Next Friday, February 19th there will be a free public presentation at Hunter College on the proposal to daylight the buried section of Tibbetts Brook in the Bronx.
Should the proposal see the light of day, it would the most ambitious river restoration project in the state following the daylighting of Saw Mill River in nearby Yonkers. Although I will not be present at this event, my Parks colleague Marit Larson will be representing the agency. She will be joined by urban explorer Steve Duncan, who has crawled through the stream’s underground channel and presented a slide show outlining the benefits of restoring the stream.
According to the Wildlife Conservation Society’s Welikia Project, the historic path of Tibbetts Brook took the stream through the present-day Kingsbridge neighborhood towards its confluence with Spuyten Duyvil Creek, to the west of Marble Hill. The former stream bed is marked today by Tibbett Avenue.

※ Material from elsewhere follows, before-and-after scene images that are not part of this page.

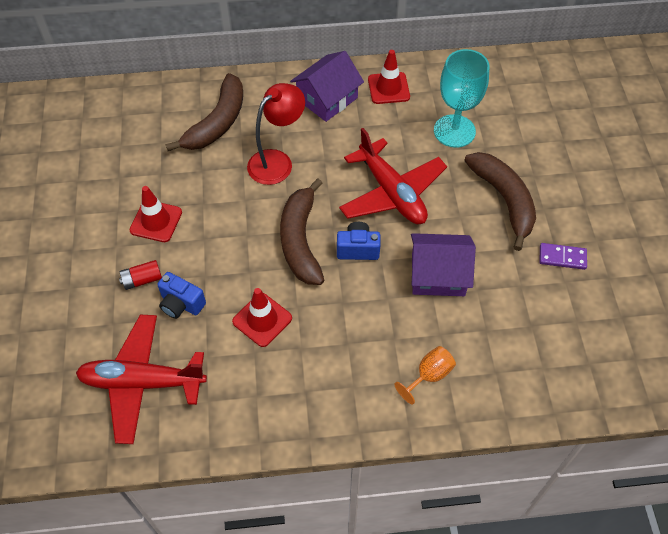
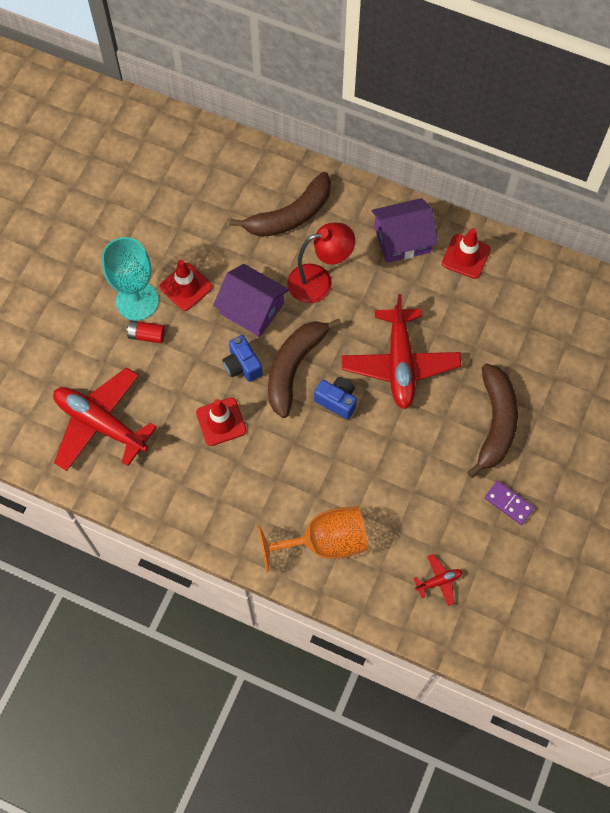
camera: 30 degrees right, 10 degrees up
(181, 304) = (165, 373): blue camera -> blue camera (242, 365)
(429, 375) = (324, 542): orange goblet -> orange goblet, size x1.86
(438, 274) = (389, 460): purple house -> purple house (252, 309)
(454, 131) = (497, 332): turquoise goblet -> turquoise goblet (137, 301)
(553, 354) = (439, 581): none -> red plane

As the former stream bed is densely developed, there is an alternative path proposed for the restored stream a couple of blocks to the east, where an abandoned railway connects Van Cortlandt Park to the Harlem River.
Transforming the former Putnam Line into a linear park with a stream would create a continuous green corridor between the park and the river, reduce the amount of water going to the sewer system, increase wildlife habitats, and the quality of life for the surrounding neighborhoods.